Provided records.
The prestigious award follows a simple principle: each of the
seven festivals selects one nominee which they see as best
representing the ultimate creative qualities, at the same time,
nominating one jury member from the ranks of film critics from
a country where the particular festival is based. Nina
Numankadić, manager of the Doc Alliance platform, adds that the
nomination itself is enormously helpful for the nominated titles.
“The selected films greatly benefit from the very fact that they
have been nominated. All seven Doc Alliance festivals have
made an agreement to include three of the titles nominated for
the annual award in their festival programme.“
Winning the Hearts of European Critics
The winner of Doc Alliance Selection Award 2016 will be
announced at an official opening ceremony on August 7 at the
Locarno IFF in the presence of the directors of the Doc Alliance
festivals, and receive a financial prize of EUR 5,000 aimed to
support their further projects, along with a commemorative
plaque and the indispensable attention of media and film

Work instructions.
Update the rows starting at the first line and ending at the line containing "nominating one jury": replace "nominee" with "candidate" and leave all other wording unchanged. Give back only those lines.

Final answer.
The prestigious award follows a simple principle: each of the
seven festivals selects one candidate which they see as best
representing the ultimate creative qualities, at the same time,
nominating one jury member from the ranks of film critics from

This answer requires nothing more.